6. The method of claim 3, wherein the first reaction barrier layer comprises aluminum oxide and has a thickness between about 1 and about 20 Å.

7. The method of claim 1, wherein forming the composite layer comprises:

forming the first reaction barrier layer on the lower electrode by an atomic layer deposition (ALD) process; and,

forming the dielectric layer on the first reaction barrier layer by an ALD process.

8. The method of claim 7, wherein forming the first reaction barrier layer comprises:

supplying a reactant comprising a hafnium precursor or an aluminum precursor onto the lower electrode such that a portion of the reactant is chemisorbed on the lower electrode; and,

oxidizing the chemisorbed portion of the reactant to form hafnium oxide or aluminum oxide on the lower electrode.

9. The method of claim 8, wherein the hafnium precursor is any one selected from the group consisting of tetrakis dimethyl amino hafnium (Hf[N(CH₃)₂]₄or TDMAH), tetrakis ethyl methyl amino hafnium (Hf[N(C₂H₅)CH₃]₄or TEMAH), tetrakis diethyl amino hafnium (Hf[N(C₂H₅)₂]₄or TDEAH) and a mixture thereof.

10. The method of claim 8, wherein the aluminum precursor is any one selected from the group consisting of trimethyl aluminum (Al(CH₃)₃or TMA), triethyl aluminum (Al(C₂H₅)₃or TEA) and a mixture thereof.

11. The method of claim 7, wherein forming the dielectric layer comprises:

supplying a reactant including zirconium precursor onto the reaction barrier layer such that a portion of the reactant is chemisorbed on the reaction barrier layer; and,

oxidizing the chemisorbed portion of the reactant to form zirconium oxide on the reaction barrier layer.

12. The method of claim 11, wherein the zirconium precursor is any one selected from the group consisting of tetrakis ethyl methyl amino zirconium (Zr[N(C₂H₅)CH₃]₄or TEMAZ), zirconium t-butoxide (Zr(OtBu)₄) and a mixture thereof.

13. The method of claim 7, wherein forming the composite layer further comprises:

forming a second reaction barrier layer on the dielectric layer to prevent a reaction between the dielectric layer and the upper electrode.

14. The method of claim 1, wherein forming the composite layer comprises:

forming the dielectric layer on the lower electrode by an atomic layer deposition (ALD) process; and,

forming the reaction barrier layer on the dielectric layer by an ALD process.

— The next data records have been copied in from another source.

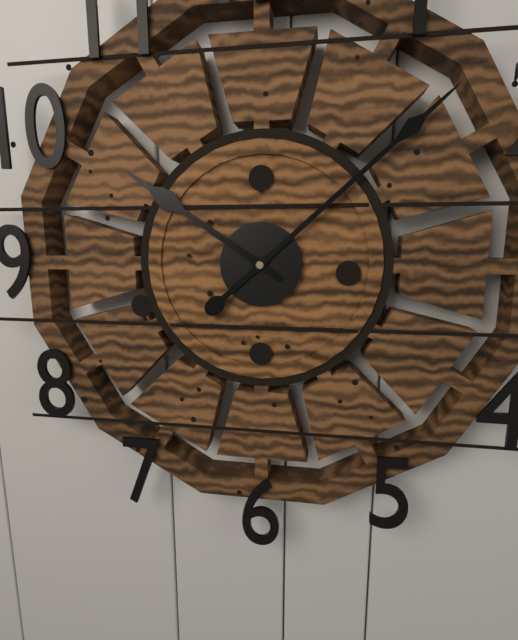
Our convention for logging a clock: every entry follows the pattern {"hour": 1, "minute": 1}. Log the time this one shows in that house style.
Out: {"hour": 10, "minute": 8}
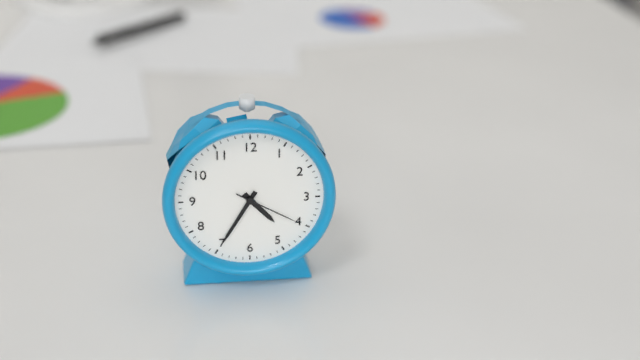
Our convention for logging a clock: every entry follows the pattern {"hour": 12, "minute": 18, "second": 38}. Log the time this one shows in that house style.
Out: {"hour": 4, "minute": 35, "second": 20}
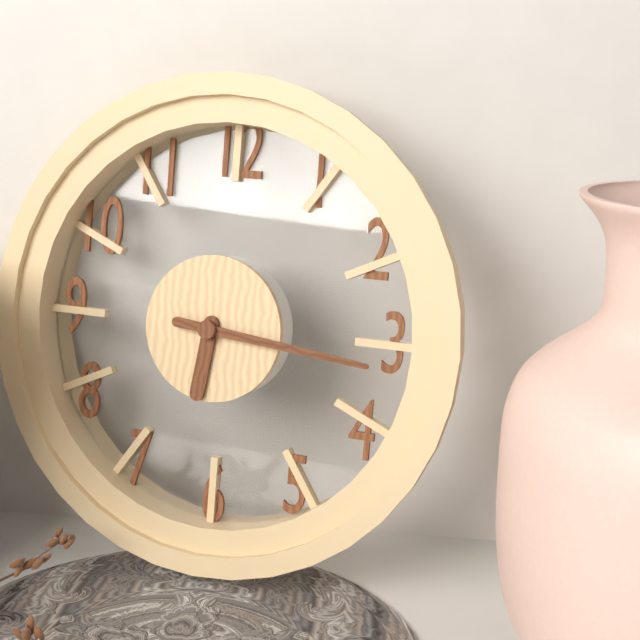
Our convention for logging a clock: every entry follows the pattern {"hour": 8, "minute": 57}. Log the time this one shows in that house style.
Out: {"hour": 6, "minute": 16}
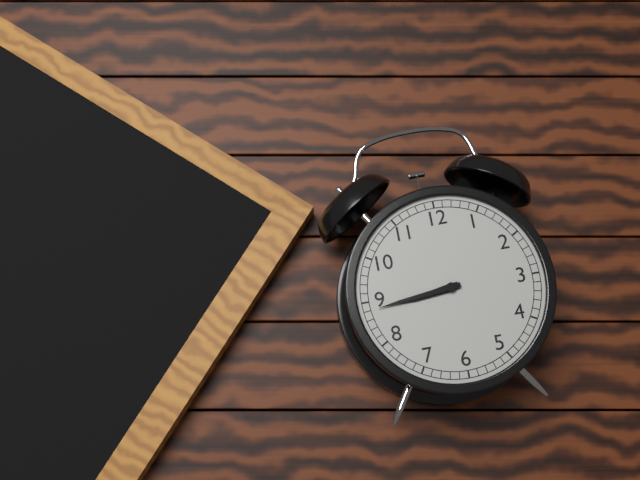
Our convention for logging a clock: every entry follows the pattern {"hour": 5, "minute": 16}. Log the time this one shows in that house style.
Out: {"hour": 8, "minute": 44}
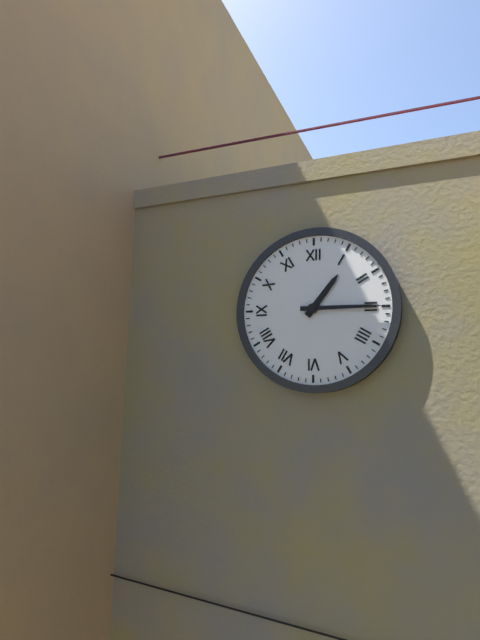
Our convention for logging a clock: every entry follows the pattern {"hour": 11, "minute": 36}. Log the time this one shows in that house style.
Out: {"hour": 1, "minute": 15}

15. The method of claim 1, wherein forming the lower electrode and forming the upper electrode each comprises:

supplying a first reactant including titanium and chlorine into a process chamber containing the substrate using a first flow rate and supplying a second reactant including nitrogen into the process chamber using a second flow rate; and,

supplying the first reactant to the process chamber using a third flow rate that is smaller than the first flow rate, and supplying the second reactant to the process chamber using a fourth flow rate that is larger than the second flow rate.

16. The method of claim 15, wherein the first reactant comprises titanium chloride (TiCl₄) and the second reactant comprises ammonia (NH₃).

17. The method of claim 15, wherein the upper electrode is formed using a processing temperature between about 350 and about 500° C.

18. The method of claim 1, wherein forming the lower electrode and forming the upper electrode each comprises:

supplying a first reactant including titanium and chlorine to a process chamber containing the substrate using a first flow rate, and supplying a second reactant including nitrogen to the process chamber using a second flow rate; and,

interrupting the supply of the first reactant and supplying the second reactant to the process chamber using a third flow rate greater than the second flow rate.

19. The method of claim 18, wherein the first reactant comprises titanium chloride (TiCl₄) and the second reactant comprises ammonia (NH₃).

20. The method of claim 18, wherein the upper electrode is formed using a processing temperature between about 350 and about 500° C.

21. The method of claim 1, further comprising:

forming a transistor comprising a gate structure located on the substrate, and impurity doped regions located in the substrate adjacent to the gate structure;

wherein the lower electrode is electrically connected to one of the impurity doped regions.

22. The method of claim 21, wherein the lower electrode is formed with a cylindrical shape.